SEOUL, Aug. 30 (Korea Bizwire) — Behind the warmongering, threatening, obnoxious bluster of North Korea is a rapidly changing society evidenced by the proliferation of cell phones and greater emphasis on English lessons throughout the public education system.
The early 2000s was when cracks started to appear in the omnipresent communist ethos. Small outbursts of bartering and trading, the seeds of market activity, began to crop up throughout the isolated country. With an-ever-so-slightly growing reliance on commerce, a new social order dependent on financial wealth began to materialize.
The growth of economic classes eventually led to the diversification of leisure activities and the service industry.
As a result, pubs, swimming pools and sports clubs are emerging seemingly out of thin air in urban areas, signs of growing business activity.
All of this is documented in a report released by the Korea Development Institute on August 30 detailing the leisure activities and educational curriculums used at public schools.
A marker of North Korea’s economic development is exemplified by the growth in number of cell phone owners. In 2008, a mere 1,694 cell phone owners were recorded. In January, 2017, 15 percent of the North Korean population of 3.77 million owned cell phones.
In response to the surge in cell phone use, the North Korean government has banned access to data and wifi (internet access), which strips modern day smartphones of the greater part of their capabilities.
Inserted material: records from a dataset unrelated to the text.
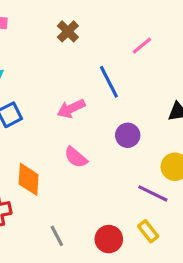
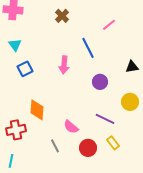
pink arrow: (71, 109) -> (64, 65), turned -60
pink semicircle: (76, 157) -> (71, 127), moved
purple line: (153, 193) -> (105, 119), moved

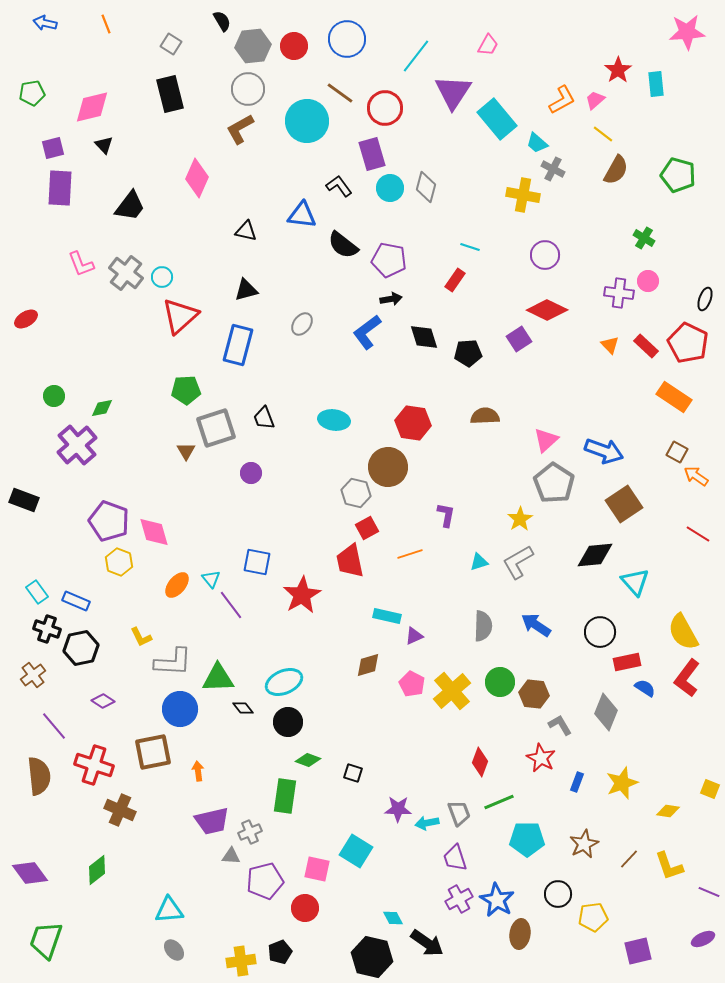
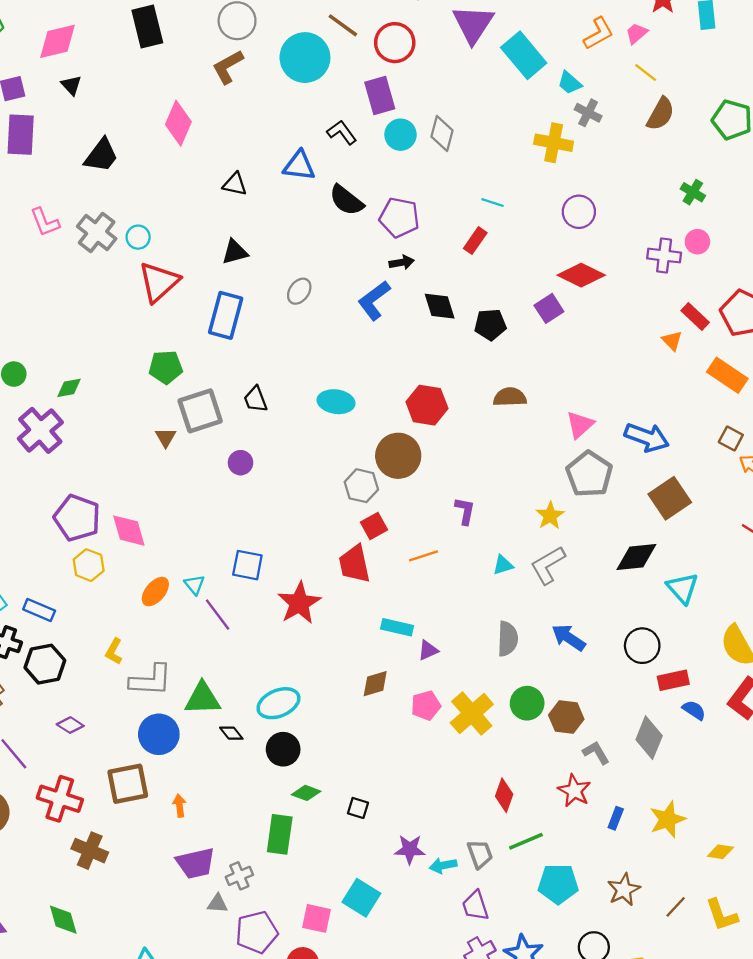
orange triangle: (610, 345) -> (672, 341), moved
yellow L-shape: (141, 637) -> (114, 651), turned 55
pink pentagon: (412, 684) -> (426, 706), turned 30
green diamond: (97, 870) -> (63, 920), turned -68

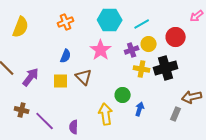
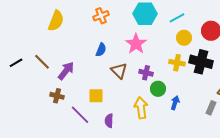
purple cross: (132, 50) -> (146, 73), moved, turned 32
black cross: (166, 68) -> (201, 62), turned 30
yellow square: (61, 81) -> (96, 96), moved
brown cross: (22, 110) -> (57, 96), moved

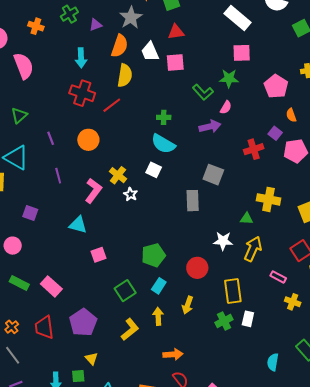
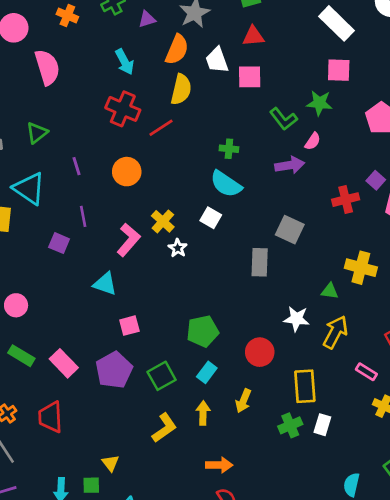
cyan arrow: (81, 58) -> (125, 62), turned -30
purple square: (30, 213) -> (59, 243), moved
purple pentagon: (83, 322) -> (114, 370), moved

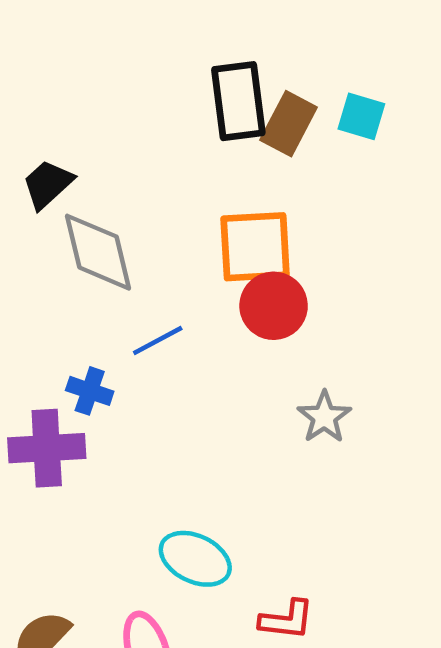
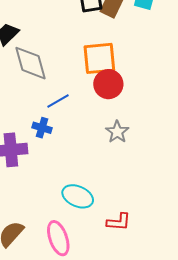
blue cross: (90, 391) -> (42, 128), moved
gray star: (324, 417) -> (117, 132), moved

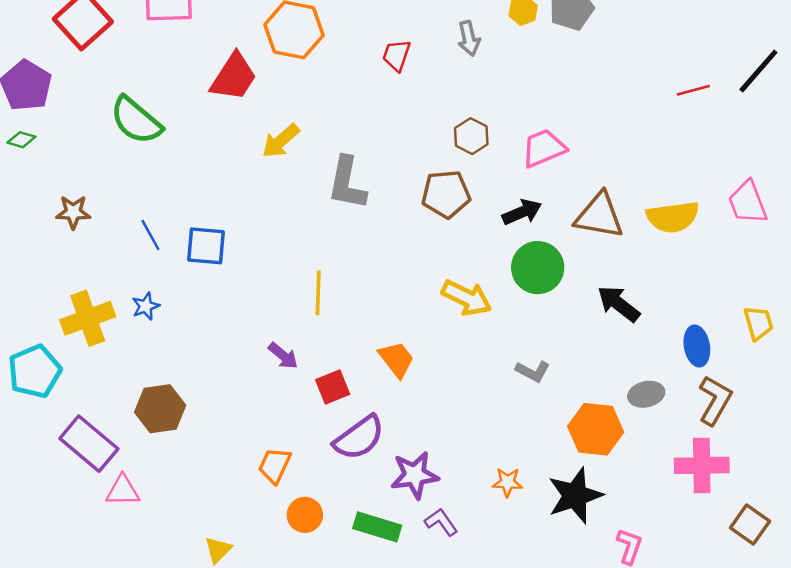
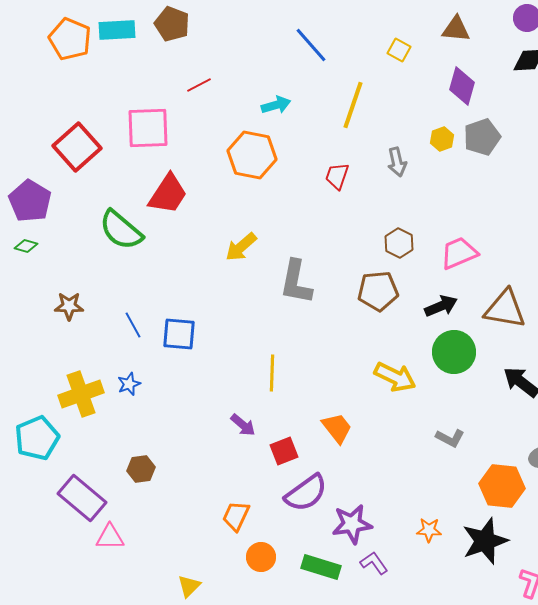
red trapezoid: (234, 77) -> (168, 194), moved
brown hexagon: (160, 409) -> (141, 469), size x0.7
There is speculation that greater controls over smartphone use have been instituted to crack down on access to South Korean cultural content like K-pop and trendy TV shows.
The other focal point of the Korea Development Institute’s report, education, is the subject of major change within the communist country.
According to the report, starting in 4th grade, students are taught English all the way through high school. Indeed, it is believed that in the upper high school levels English is more strongly emphasized in studies than Korean.
Research fellow Kim Jin Sook at the KDI explained that the changes to the educational curriculum are part of a government effort to shore up weaknesses in English, science and mathematics.
“Compared to the South, in North Korea, students, especially secondary school students, study science anywhere from two to five hours more when accounting for established study schedules,” Kim said.